Determination of 6-keto prostaglandin F1α and its metabolites in human plasma by LC–MS/MS

► A new HPLC–MS/MS method was developed and validated for the quantification. ► Improved selectivity in comparison to ligand-binding assays. ► First application to clinical trial samples obtained from a pharmacokinetic study. An HPLC–MS/MS method was developed and validated for the quantification of 6-keto prostaglandin F1α, the stable hydrolysis product of prostacyclin, and its metabolites 2,3-dinor-6-keto prostaglandin F1α and 6,15-diketo-13,14-dihydro prostaglandin F1α in human plasma. For sample preparation, a solid phase extraction step was combined with a column switching approach for analytes enrichment and further sample clean-up of the processed sample. The assay was validated in the concentration range 50.0–5000pg/mL for 6-keto prostaglandin F1α and 6,15-diketo-13,14-dihydro prostaglandin F1α, and 100–10,000pg/mL for 2,3-dinor-6-keto prostaglandin F1α. The inter-batch precision was better than 12.7%, 9.2%, and 9.4% for 6-keto prostaglandin F1α, 2,3-dinor-6-keto prostaglandin F1α, and 6,15-diketo-13,14-dihydro prostaglandin F1α, respectively.
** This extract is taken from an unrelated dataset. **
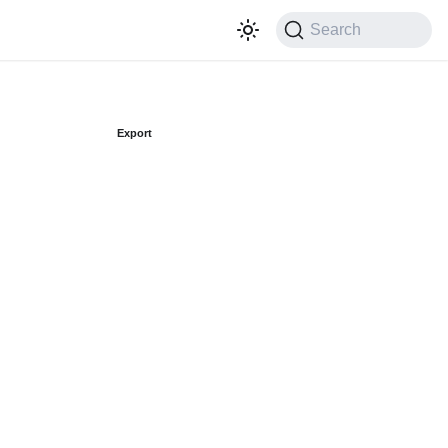
Search
Export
The inter-batch accuracy was between 97.3% and 100.8% for 6-keto prostaglandin F1α, between 97.5% and 103.0% for 2,3-dinor-6-keto prostaglandin F1α, and between 92.0% and 100.0% for 6,15-diketo-13,14-dihydro prostaglandin F1α. Further it has been demonstrated that the analytes were stable in plasma for 20h at room temperature, during three freeze-and-thaw cycles, for 96 days at −25°C storage temperature, and 50h in the autosampler tray at room temperature.